Exercise directions: Please return, exactly and only, the lines beginning at the top of the entries below and ending with the line containing "wrist: (206, 192)"; keep out the pictures.

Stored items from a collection
———

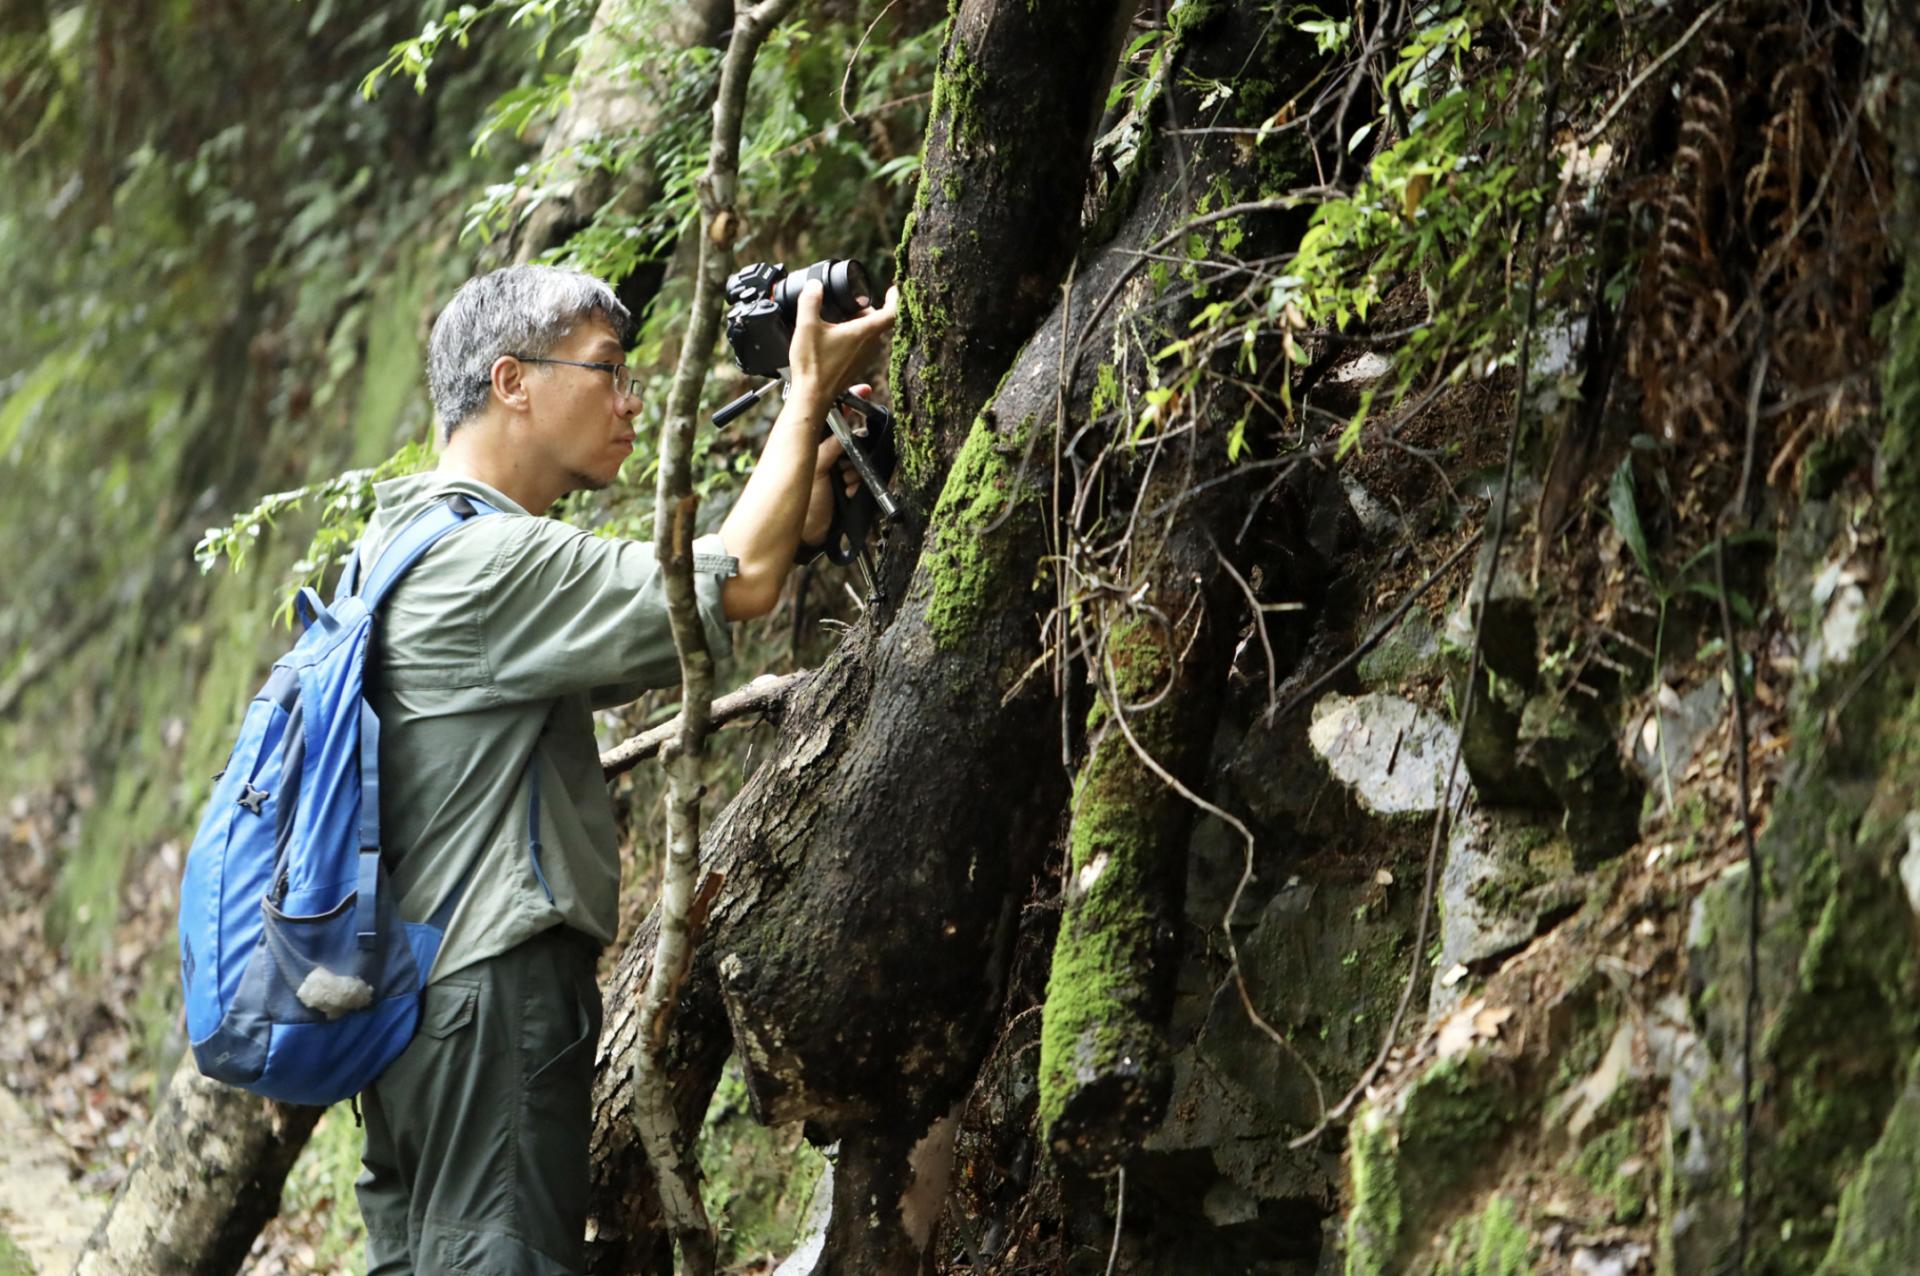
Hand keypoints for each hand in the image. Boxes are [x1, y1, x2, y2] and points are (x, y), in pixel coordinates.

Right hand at [788, 281, 898, 410]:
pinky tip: (836, 337)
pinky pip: (864, 345)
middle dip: (864, 309)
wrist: (812, 395)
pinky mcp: (858, 365)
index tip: (893, 289)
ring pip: (871, 333)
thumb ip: (810, 301)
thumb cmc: (813, 366)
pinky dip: (855, 336)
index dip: (896, 298)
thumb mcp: (807, 327)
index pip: (892, 312)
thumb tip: (814, 285)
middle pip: (878, 320)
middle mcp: (871, 345)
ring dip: (859, 323)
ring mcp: (866, 357)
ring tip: (839, 321)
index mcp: (864, 333)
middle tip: (848, 304)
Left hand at [800, 386, 867, 546]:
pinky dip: (858, 486)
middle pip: (853, 438)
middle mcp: (824, 454)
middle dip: (856, 451)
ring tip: (843, 485)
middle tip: (844, 466)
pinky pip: (863, 479)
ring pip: (860, 459)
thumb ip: (829, 448)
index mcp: (810, 442)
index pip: (832, 416)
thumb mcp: (814, 469)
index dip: (848, 402)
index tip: (864, 391)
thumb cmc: (799, 503)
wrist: (805, 537)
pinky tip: (847, 493)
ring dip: (856, 472)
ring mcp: (836, 471)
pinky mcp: (847, 487)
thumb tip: (845, 433)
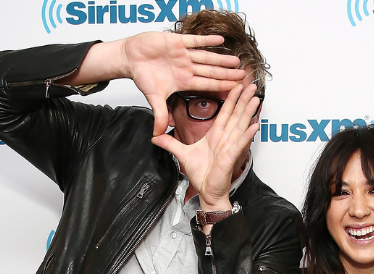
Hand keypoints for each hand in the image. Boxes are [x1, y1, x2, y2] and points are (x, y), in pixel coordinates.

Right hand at [123, 32, 245, 135]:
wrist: (130, 59)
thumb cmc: (142, 76)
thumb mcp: (153, 97)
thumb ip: (160, 114)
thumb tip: (158, 134)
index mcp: (183, 81)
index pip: (206, 84)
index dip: (221, 86)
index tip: (235, 89)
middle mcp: (186, 68)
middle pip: (211, 71)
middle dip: (227, 73)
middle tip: (243, 75)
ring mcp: (183, 54)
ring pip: (206, 57)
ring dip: (221, 58)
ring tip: (236, 60)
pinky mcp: (176, 41)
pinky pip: (194, 40)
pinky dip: (207, 40)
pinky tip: (220, 40)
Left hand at [151, 83, 260, 210]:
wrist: (206, 192)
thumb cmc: (201, 175)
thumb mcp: (182, 154)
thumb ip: (170, 143)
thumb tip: (155, 136)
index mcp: (215, 136)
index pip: (224, 113)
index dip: (230, 99)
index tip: (236, 86)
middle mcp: (225, 139)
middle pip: (236, 115)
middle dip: (243, 99)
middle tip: (251, 84)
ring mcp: (229, 148)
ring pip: (240, 126)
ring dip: (248, 112)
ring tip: (255, 98)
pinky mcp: (230, 158)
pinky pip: (240, 144)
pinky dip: (247, 135)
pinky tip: (254, 125)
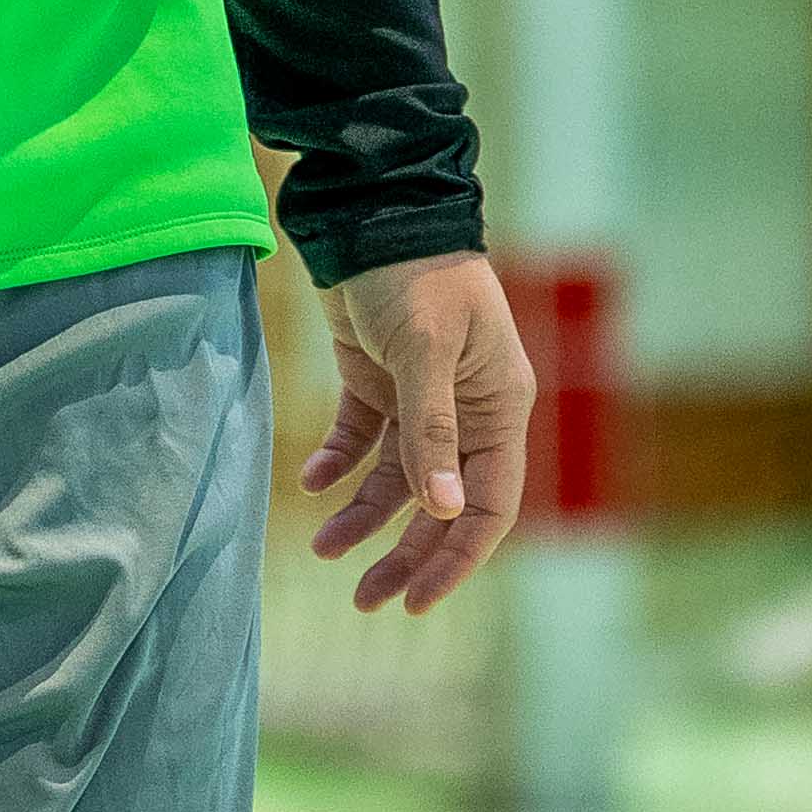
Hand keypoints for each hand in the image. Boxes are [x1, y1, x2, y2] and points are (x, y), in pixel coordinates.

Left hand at [301, 249, 534, 613]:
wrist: (372, 211)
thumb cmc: (415, 276)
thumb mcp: (424, 354)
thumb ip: (431, 433)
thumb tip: (445, 510)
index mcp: (500, 409)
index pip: (489, 505)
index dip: (456, 557)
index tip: (418, 601)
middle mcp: (468, 412)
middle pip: (440, 504)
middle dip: (405, 553)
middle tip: (364, 600)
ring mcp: (422, 398)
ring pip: (397, 480)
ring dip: (364, 517)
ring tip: (322, 549)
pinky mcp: (377, 380)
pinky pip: (361, 441)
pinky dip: (337, 465)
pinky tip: (311, 483)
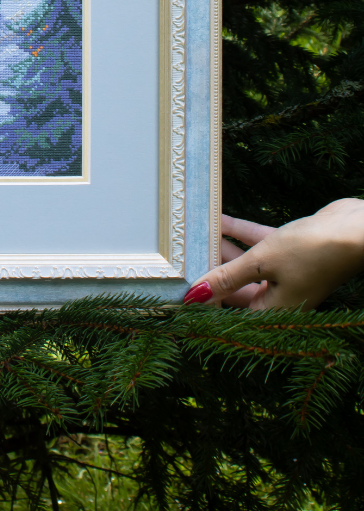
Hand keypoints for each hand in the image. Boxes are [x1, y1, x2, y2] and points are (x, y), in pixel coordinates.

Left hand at [184, 200, 363, 309]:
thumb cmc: (311, 252)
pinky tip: (219, 217)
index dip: (207, 296)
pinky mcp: (292, 250)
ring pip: (247, 262)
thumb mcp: (261, 264)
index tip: (181, 284)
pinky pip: (259, 244)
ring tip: (196, 233)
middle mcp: (281, 295)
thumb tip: (195, 297)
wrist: (356, 229)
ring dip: (224, 247)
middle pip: (236, 284)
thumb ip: (227, 278)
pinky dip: (240, 233)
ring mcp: (288, 272)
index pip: (231, 308)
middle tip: (184, 254)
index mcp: (274, 310)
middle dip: (212, 268)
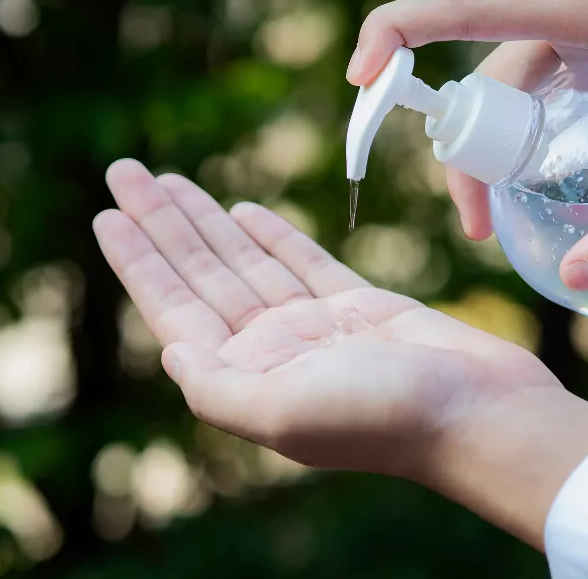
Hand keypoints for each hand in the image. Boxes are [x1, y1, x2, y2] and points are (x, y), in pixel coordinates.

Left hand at [92, 159, 587, 546]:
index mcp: (248, 377)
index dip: (140, 260)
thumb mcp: (281, 412)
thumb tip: (170, 352)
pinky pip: (302, 263)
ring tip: (168, 179)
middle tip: (125, 170)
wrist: (480, 413)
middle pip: (204, 274)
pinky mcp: (362, 308)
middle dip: (163, 223)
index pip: (177, 309)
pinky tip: (241, 210)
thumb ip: (216, 386)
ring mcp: (317, 329)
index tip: (107, 214)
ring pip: (247, 261)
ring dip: (208, 221)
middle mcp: (274, 352)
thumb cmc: (384, 417)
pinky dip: (272, 236)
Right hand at [348, 0, 587, 289]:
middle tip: (482, 227)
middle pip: (493, 72)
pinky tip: (551, 174)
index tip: (358, 80)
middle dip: (472, 149)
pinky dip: (540, 126)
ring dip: (506, 144)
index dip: (398, 35)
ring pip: (525, 80)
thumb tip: (574, 281)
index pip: (468, 10)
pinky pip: (558, 77)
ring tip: (508, 216)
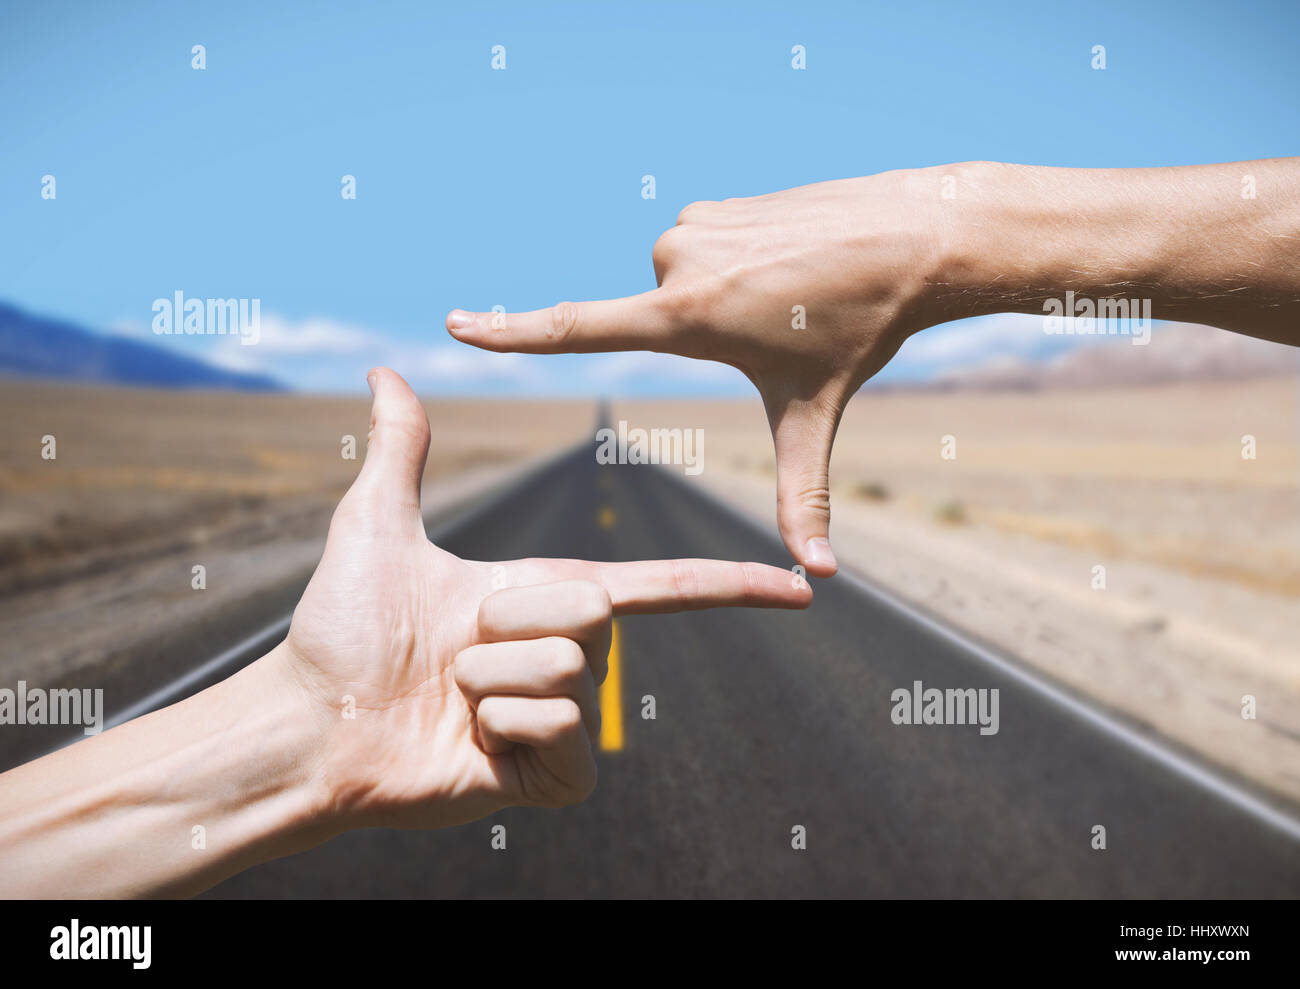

———

Solution for this exercise:
Hand keypoints for each hand in the image. Boxes are [x1, y1, x2, y2] and points are (x, y), in pixel coordinates.

Right hand at [788, 281, 898, 410]:
pinky tip: (836, 337)
pinky pip: (864, 345)
middle dip: (864, 309)
wrist: (812, 395)
pinky mcp: (858, 365)
index tip: (893, 289)
ring pip: (871, 333)
thumb ip: (810, 301)
thumb cmc: (813, 366)
pinky dip: (855, 336)
index dip: (896, 298)
thumb mcp: (807, 327)
index pip: (892, 312)
thumb tip: (814, 285)
middle pip: (878, 320)
middle mcp: (871, 345)
ring dip: (859, 323)
ring mcp: (866, 357)
ring tip: (839, 321)
index mcp: (864, 333)
middle tip: (848, 304)
Left hand at [800, 386, 867, 546]:
pinky dip: (858, 486)
middle pip: (853, 438)
middle mcp: (824, 454)
middle dip: (856, 451)
ring tip: (843, 485)
middle tip: (844, 466)
pinky pip: (863, 479)
ring pip: (860, 459)
thumb ip: (829, 448)
index mcp: (810, 442)
index pip: (832, 416)
thumb mcp: (814, 469)
index dip: (848, 402)
index tip: (864, 391)
thumb cmc: (799, 503)
wrist: (805, 537)
pinky tip: (847, 493)
ring dip: (856, 472)
ring mcp: (836, 471)
pinky mcp: (847, 487)
thumb tip: (845, 433)
Hand keypoints for each hand in the image. Boxes are [x1, y1, x2, y2] and points are (x, y), in pixel coordinates.

Right hand at [123, 32, 245, 135]:
wrist: (130, 59)
thumb cmc: (142, 76)
thumb mcp: (153, 97)
thumb ip: (160, 114)
thumb tip: (158, 134)
index mcp: (183, 81)
index pip: (206, 84)
index dip: (221, 86)
index tip: (235, 89)
middle mcp: (186, 68)
middle pip: (211, 71)
middle dip: (227, 73)
middle tip: (243, 75)
ring mcp: (183, 54)
ring pip: (206, 57)
ring dip: (221, 58)
ring tip: (236, 60)
pinky mcp: (176, 41)
pinky pip: (194, 40)
pinky dip: (207, 40)
pinky tip: (220, 40)
Left hand at [151, 83, 260, 210]:
wrist: (206, 192)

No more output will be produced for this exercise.